Diamond Treatments: Irradiation

Irradiation changes a diamond’s color and is the only diamond treatment that exists in nature as well as in laboratory conditions.

 

Natural green diamonds are the result of exposure to natural radiation over the course of years. While exposure to alpha rays causes only a superficial green hue, beta or gamma radiation penetrates more deeply into the diamonds, giving the stone a more complete color.

 

The first laboratory experiments that used irradiation as a method of coloring diamonds were conducted by Sir William Crookes in 1904. He successfully turned a diamond dark green, but the stone became so radioactive that it was unwearable.

 

Current irradiation methods are safe and produce green, blue, or black colored diamonds, but by increasing the mobility of the stone’s carbon atoms – a process known as annealing – irradiated diamonds can be turned yellow, orange, brown, or pink. Four methods of changing a diamond’s color through irradiation are currently in use:

 

Cyclotroning: A diamond is bombarded with protons and deuterons via cyclotrons.
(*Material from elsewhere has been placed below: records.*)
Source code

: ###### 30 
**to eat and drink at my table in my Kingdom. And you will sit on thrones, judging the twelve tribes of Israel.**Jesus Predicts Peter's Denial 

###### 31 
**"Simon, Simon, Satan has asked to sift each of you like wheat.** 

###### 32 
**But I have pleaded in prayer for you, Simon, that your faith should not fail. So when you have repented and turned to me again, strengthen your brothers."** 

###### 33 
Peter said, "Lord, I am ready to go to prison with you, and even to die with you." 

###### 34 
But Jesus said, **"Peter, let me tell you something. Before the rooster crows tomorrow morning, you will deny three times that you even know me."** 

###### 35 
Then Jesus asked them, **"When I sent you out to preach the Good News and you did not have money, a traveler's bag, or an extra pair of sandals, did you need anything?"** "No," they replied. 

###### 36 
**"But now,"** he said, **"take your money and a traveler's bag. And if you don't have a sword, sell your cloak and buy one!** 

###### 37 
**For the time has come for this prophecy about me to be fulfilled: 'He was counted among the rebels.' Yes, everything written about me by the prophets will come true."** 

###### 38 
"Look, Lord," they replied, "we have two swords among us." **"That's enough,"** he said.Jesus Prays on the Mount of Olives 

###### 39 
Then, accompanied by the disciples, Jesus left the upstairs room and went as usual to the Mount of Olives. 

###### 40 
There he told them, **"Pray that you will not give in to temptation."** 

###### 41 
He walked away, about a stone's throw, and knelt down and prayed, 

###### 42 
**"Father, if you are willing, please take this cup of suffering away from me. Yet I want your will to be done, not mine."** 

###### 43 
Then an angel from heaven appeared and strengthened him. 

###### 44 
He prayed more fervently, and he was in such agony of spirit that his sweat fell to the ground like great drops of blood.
Cyclotroned diamonds take on a superficial blue-green or green color and are annealed to 800°C to turn them yellow or orange. This method has become comparatively rare.

 

Gamma rays: This is the cheapest and safest method of irradiating diamonds, but the treatment can take months. Gamma ray bombardment of a diamond through exposure to cobalt-60 produces a blue to blue-green color that penetrates the entire stone. Blue diamonds produced through irradiation are not semiconductors of electricity, unlike their natural counterparts.